## What you need to do
Reproduce the listing below word for word and line for line, leaving out the picture.

## Supplied records
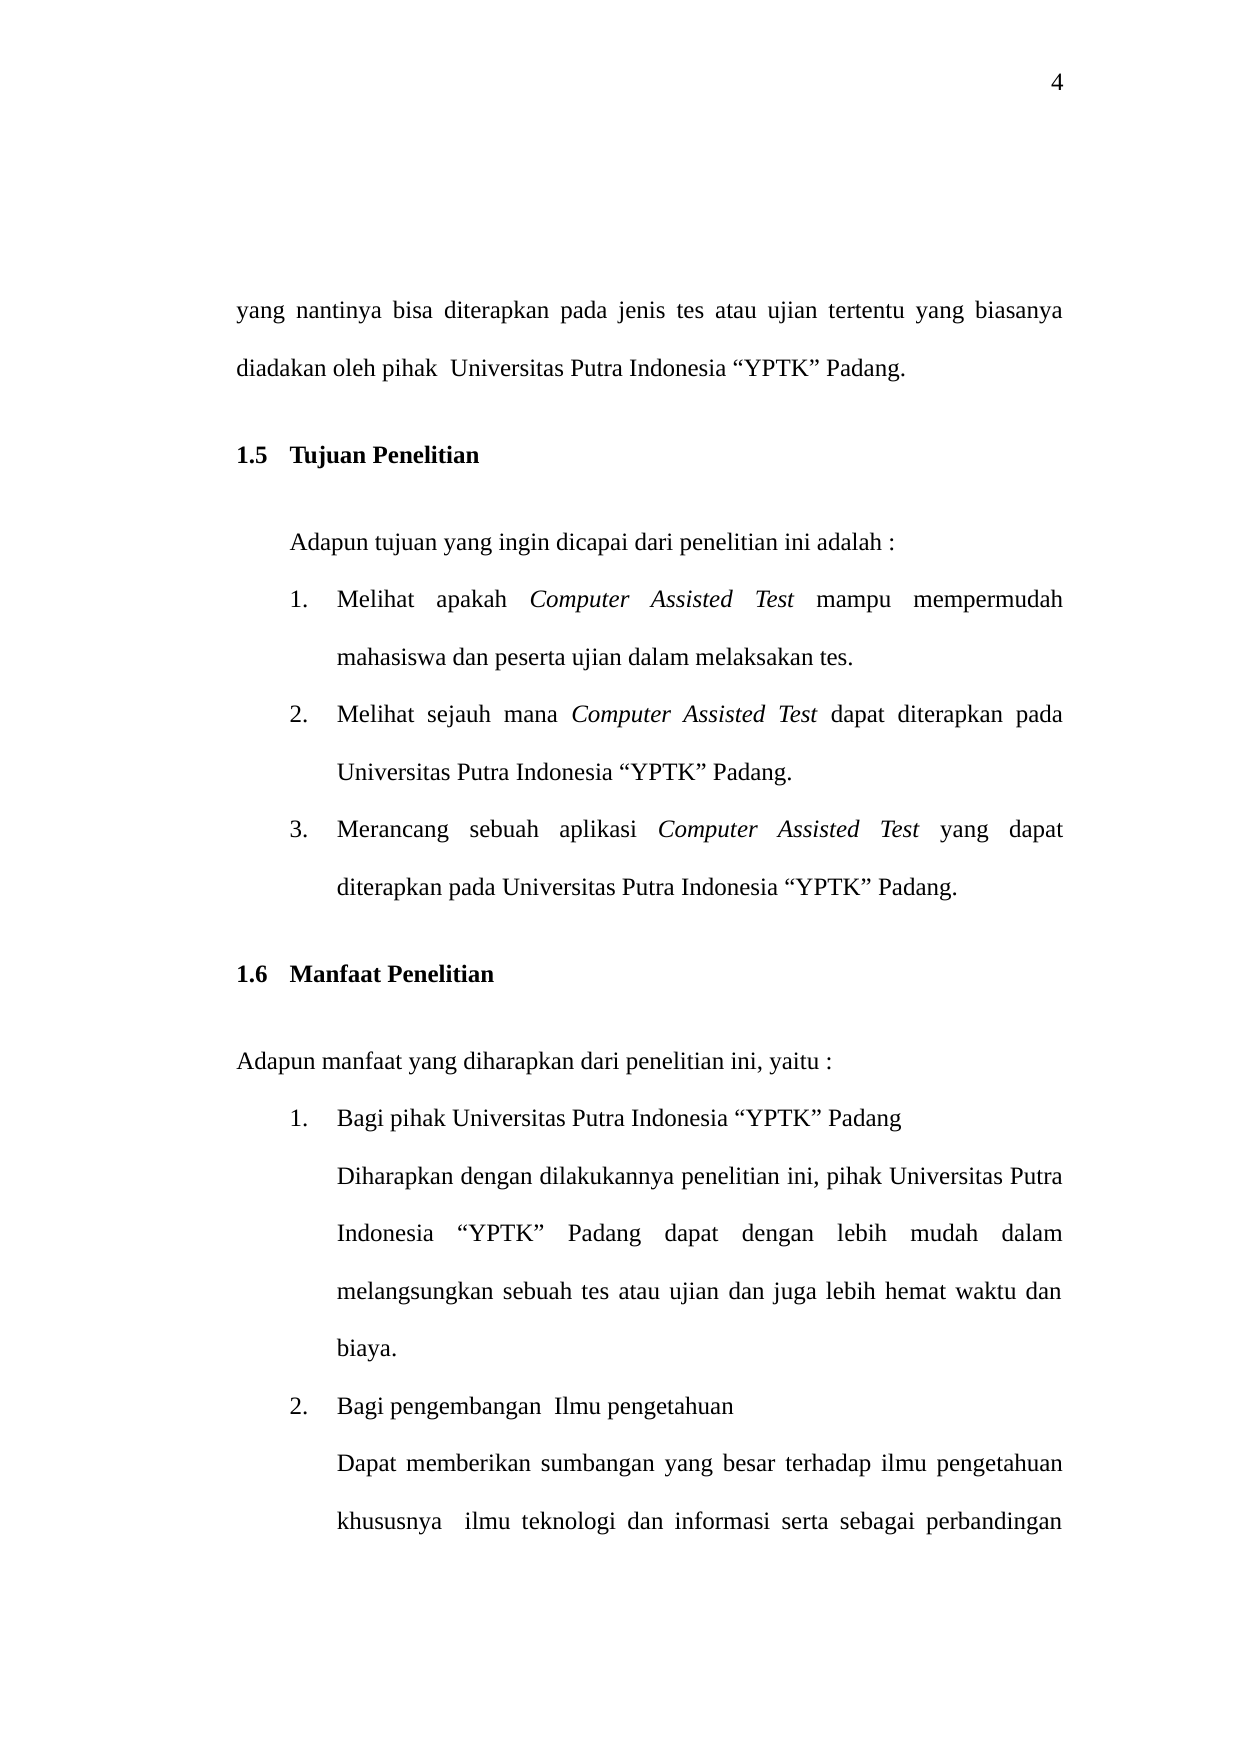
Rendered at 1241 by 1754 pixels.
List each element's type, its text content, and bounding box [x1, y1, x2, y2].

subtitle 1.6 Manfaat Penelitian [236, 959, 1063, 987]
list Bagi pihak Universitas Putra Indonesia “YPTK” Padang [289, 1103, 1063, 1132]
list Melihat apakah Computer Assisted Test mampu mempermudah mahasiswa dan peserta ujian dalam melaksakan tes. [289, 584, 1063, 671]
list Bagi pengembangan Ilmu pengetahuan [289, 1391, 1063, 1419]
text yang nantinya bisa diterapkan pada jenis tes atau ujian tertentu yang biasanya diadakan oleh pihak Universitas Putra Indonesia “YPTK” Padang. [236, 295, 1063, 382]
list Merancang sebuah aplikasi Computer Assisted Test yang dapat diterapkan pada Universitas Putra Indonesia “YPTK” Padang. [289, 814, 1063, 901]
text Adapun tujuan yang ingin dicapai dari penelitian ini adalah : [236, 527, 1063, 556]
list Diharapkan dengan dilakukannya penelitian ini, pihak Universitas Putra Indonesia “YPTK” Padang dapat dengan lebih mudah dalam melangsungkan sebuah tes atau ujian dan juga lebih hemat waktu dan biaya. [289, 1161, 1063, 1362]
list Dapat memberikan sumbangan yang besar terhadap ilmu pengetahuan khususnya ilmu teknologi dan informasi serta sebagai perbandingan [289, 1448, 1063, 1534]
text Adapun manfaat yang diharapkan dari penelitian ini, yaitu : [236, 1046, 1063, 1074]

## Result below
Rendered at 1241 by 1754 pixels.
List each element's type, its text content, and bounding box [x1, y1, x2, y2].

subtitle 1.6 Manfaat Penelitian [236, 959, 1063, 987]
list Bagi pihak Universitas Putra Indonesia “YPTK” Padang [289, 1103, 1063, 1132]
list Melihat apakah Computer Assisted Test mampu mempermudah mahasiswa dan peserta ujian dalam melaksakan tes. [289, 584, 1063, 671]
list Bagi pengembangan Ilmu pengetahuan [289, 1391, 1063, 1419]
text yang nantinya bisa diterapkan pada jenis tes atau ujian tertentu yang biasanya diadakan oleh pihak Universitas Putra Indonesia “YPTK” Padang. [236, 295, 1063, 382]
list Merancang sebuah aplikasi Computer Assisted Test yang dapat diterapkan pada Universitas Putra Indonesia “YPTK” Padang. [289, 814, 1063, 901]
text Adapun tujuan yang ingin dicapai dari penelitian ini adalah : [236, 527, 1063, 556]
list Diharapkan dengan dilakukannya penelitian ini, pihak Universitas Putra Indonesia “YPTK” Padang dapat dengan lebih mudah dalam melangsungkan sebuah tes atau ujian dan juga lebih hemat waktu dan biaya. [289, 1161, 1063, 1362]
list Dapat memberikan sumbangan yang besar terhadap ilmu pengetahuan khususnya ilmu teknologi dan informasi serta sebagai perbandingan [289, 1448, 1063, 1534]
text Adapun manfaat yang diharapkan dari penelitian ini, yaitu : [236, 1046, 1063, 1074]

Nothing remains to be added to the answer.